Posted 2023-03-25Updated 2023-03-26operation6 minutes read (About 860 words)

How to debug Kubernetes OOMKilled when the process is not using memory directly

We investigated the memory increase problem some time ago and learned a lot about JVM metrics. This happened again, we noticed several Java applications deployed in Kubernetes got the memory usage increasing gradually until it reached the memory limit, even after several times of increasing the memory limit, the usage can always hit above 90%, sometimes the container will be OOMKilled.

A normal process of investigating Java memory

We followed the way we did last time to analyze the memory usage,

Some figures first: container’s memory limit (12 Gi); container’s memory usage (11 Gi)
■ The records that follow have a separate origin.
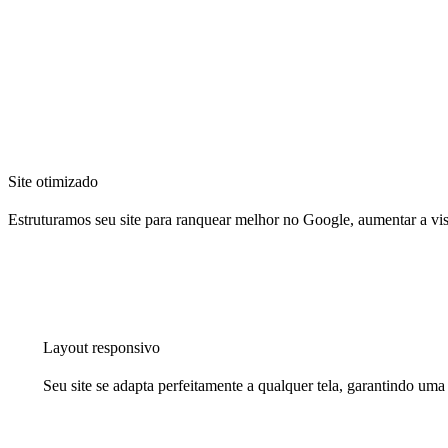
Site otimizado
Estruturamos seu site para ranquear melhor no Google, aumentar a visib
Layout responsivo
Seu site se adapta perfeitamente a qualquer tela, garantindo uma 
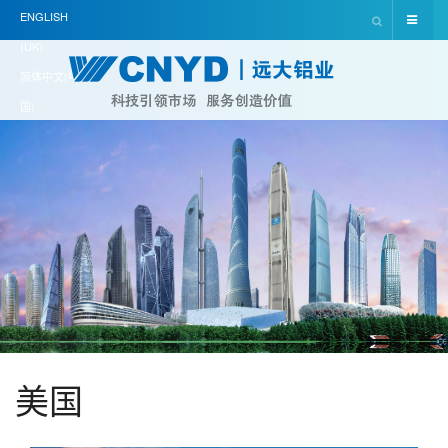
ENGLISH
(UK)
简体中文(中
国)
美国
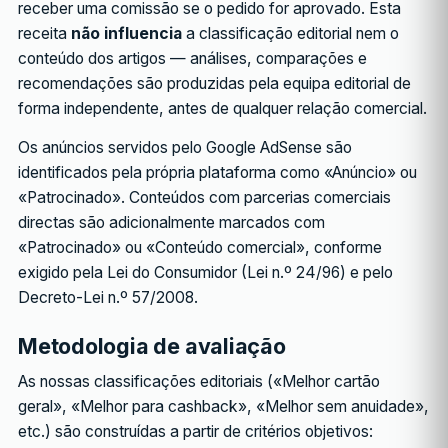
receber uma comissão se o pedido for aprovado. Esta
receita
não influencia
a classificação editorial nem o
conteúdo dos artigos — análises, comparações e
recomendações são produzidas pela equipa editorial de
forma independente, antes de qualquer relação comercial.
Os anúncios servidos pelo Google AdSense são
identificados pela própria plataforma como «Anúncio» ou
«Patrocinado». Conteúdos com parcerias comerciais
directas são adicionalmente marcados com
«Patrocinado» ou «Conteúdo comercial», conforme
exigido pela Lei do Consumidor (Lei n.º 24/96) e pelo
Decreto-Lei n.º 57/2008.
Metodologia de avaliação
As nossas classificações editoriais («Melhor cartão
geral», «Melhor para cashback», «Melhor sem anuidade»,
etc.) são construídas a partir de critérios objetivos:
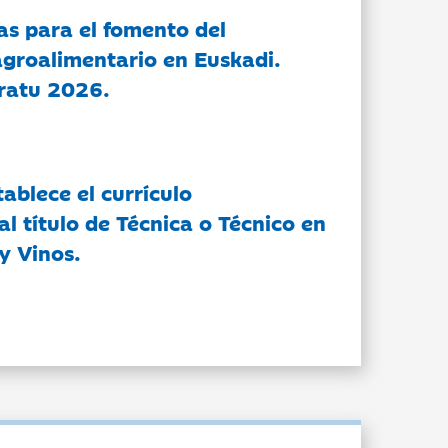
as para el fomento del
groalimentario en Euskadi.
ratu 2026.
tablece el currículo
l título de Técnica o Técnico en
y Vinos.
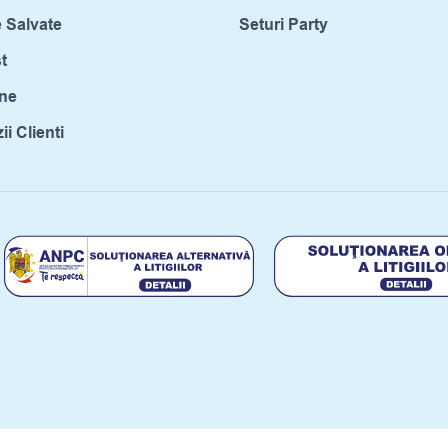
 Salvate
Seturi Party
t
ne
i Clienti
check the JVM memory usage
We checked the Java process memory usage (3 Gi) and it was way lower than the app container memory usage (11 Gi)
The Java process was the main process running in the container, no other processes were consuming memory.
native memory tracking
We thought NMT can help us find some native memory leak, so we enabled the native memory tracking and checked different regions, all looked normal.

emmm, what do we miss?

Start from the beginning

Which memory are we talking about

Kubernetes will kill the container when it runs out of its memory limit, the metrics it uses are container_memory_working_set_bytes & container_memory_rss , the container will be killed if either of them exceeds the memory limit.

What’s in it

According to the metric collector cadvisor,

container_memory_rss : The amount of anonymous and swap cache memory (includes transparent hugepages).
working_set_bytes: The amount of working set memory, this includes recently accessed memory, dirty memory, and kernel memory. Working set is <= “usage”. Units: Bytes.
cadvisor’s code: working_set_bytes = usage_in_bytes - memoryStat.inactive_file

cadvisor fetches this data from the cgroup memory stats in each container’s /sys/fs/cgroup/memory folder, the lwn.net explains this data well.
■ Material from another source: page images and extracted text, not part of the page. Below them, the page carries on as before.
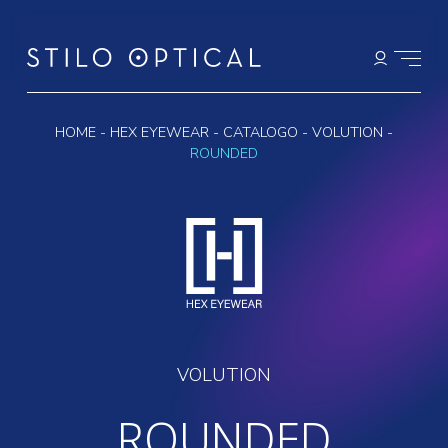
HOME
-
HEX EYEWEAR
-
CATALOGO
-
VOLUTION
-
ROUNDED
VOLUTION
ROUNDED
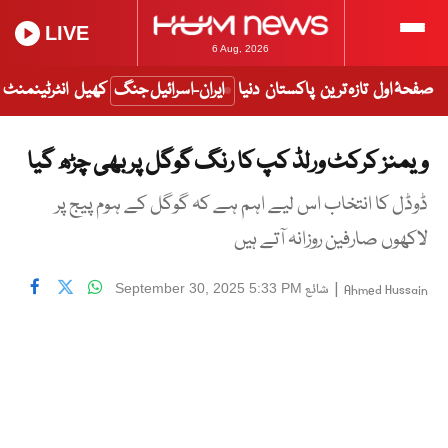
LIVE
6 Aug, 2026
صفحۂ اول
تازہ ترین
پاکستان
دنیا
ایران-اسرائیل جنگ
کھیل
انٹرٹینمنٹ
ویمنز کرکٹ ورلڈ کپ کا رنگ گوگل پر بھی چڑھ گیا
ڈوڈل کا انتخاب اس لیے اہم ہے کہ گوگل کے ہوم پیج پر
لاکھوں صارفین روزانہ آتے ہیں
|
شائع
September 30, 2025 5:33 PM
Ahmed Hussain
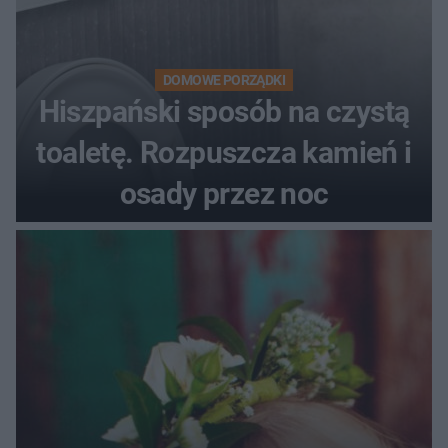
DOMOWE PORZĄDKI
Hiszpański sposób na czystą
toaletę. Rozpuszcza kamień i
osady przez noc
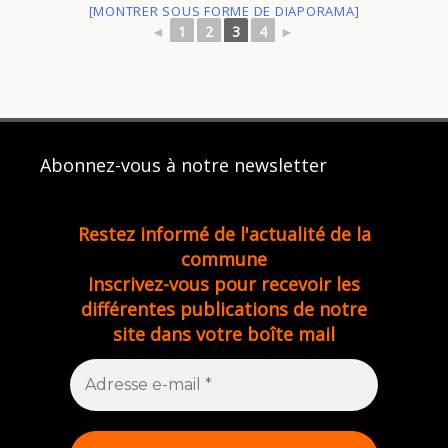
[MONTRER SOUS FORME DE DIAPORAMA]
◄
1
2
3
4
►
Abonnez-vous à notre newsletter
Restez informé de l'actualité de la
commune
Inscrivez-vous pour recevoir les
différentes publications de notre
site dans votre boîte mail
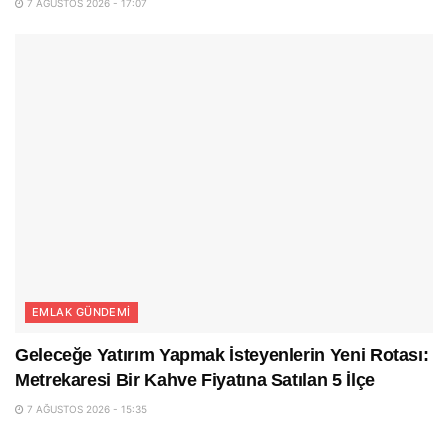
7 AĞUSTOS 2026 - 17:07
EMLAK GÜNDEMI
Geleceğe Yatırım Yapmak İsteyenlerin Yeni Rotası:
Metrekaresi Bir Kahve Fiyatına Satılan 5 İlçe
7 AĞUSTOS 2026 - 15:35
memory.usage_in_bytes		 # show current memory(RSS+Cache) usage.
memory.memsw.usage_in_bytes	 # show current memory+Swap usage
memory.limit_in_bytes		 # set/show limit of memory usage
memory.memsw.limit_in_bytes	 # set/show limit of memory+Swap usage
memory.failcnt			 # show the number of memory usage hits limits
memory.memsw.failcnt		 # show the number of memory+Swap hits limits
memory.max_usage_in_bytes	 # show max memory usage recorded
memory.memsw.usage_in_bytes	 # show max memory+Swap usage recorded
memory.soft_limit_in_bytes	 # set/show soft limit of memory usage
memory.stat			 # show various statistics
memory.use_hierarchy		 # set/show hierarchical account enabled
memory.force_empty		 # trigger forced move charge to parent
memory.swappiness		 # set/show swappiness parameter of vmscan
...

Based on this, the working_set_bytes contains the page cache and memory_rss, we went to the container and printed the memory stats.

bash-4.2$ cat /sys/fs/cgroup/memory/memory.stat 
cache 8815085056 # of bytes of page cache memory.
rss 2360238080   # of bytes of anonymous and swap cache memory.
rss_huge 0
shmem 0
mapped_file 540672
dirty 0
writeback 2162688
swap 0
pgpgin 6545913
pgpgout 5526026
pgfault 1145124816
pgmajfault 0
inactive_anon 0
total_inactive_file 484167680
...

The page cache (cache) consumed almost 9 Gi memory, after excluding the total_inactive_file (~480Mi), it’s above 8 Gi.

Page cache is allocated by the operating system to improve the performance of disk I/O, after some investigation, we found we had a big file written by the app without file rotation, at that moment, it reached 100Gi.

We truncated that file and the page cache dropped down to tens of megabytes.

A thorough check routine

This is the complete memory layout we have now, based on this, a thorough check routine will be

Container memory layout

Find a pod with the issue, get the metrics
- memory_usage_bytes
- working_set_bytes
- memory_rss_bytes
Check if the file cache (working_set_bytes - memory_rss_bytes) is high
working_set_bytes - memory_rss_bytes is the active page cache size, if it’s above hundreds of MBs or several GBs, it means I/O is quite heavy and OS improves it by caching file. Sometimes, it’s reasonable but usually you need to check if it’s what you expect.
Check if the rss is equal to memory usage
If so, check the application metrics instead, JVM metrics, Golang metrics etc.
Otherwise, things are interesting again …

Conclusion

Now we know page cache can be an important contributor to the memory increase, therefore we need to monitor the page cache size.

In Cadvisor, it’s container_memory_working_set_bytes - container_memory_rss, when the application is I/O intensive, the page cache can be high because the OS tries to improve the I/O efficiency, but for CPU intensive applications, take care of those unnecessary page cache.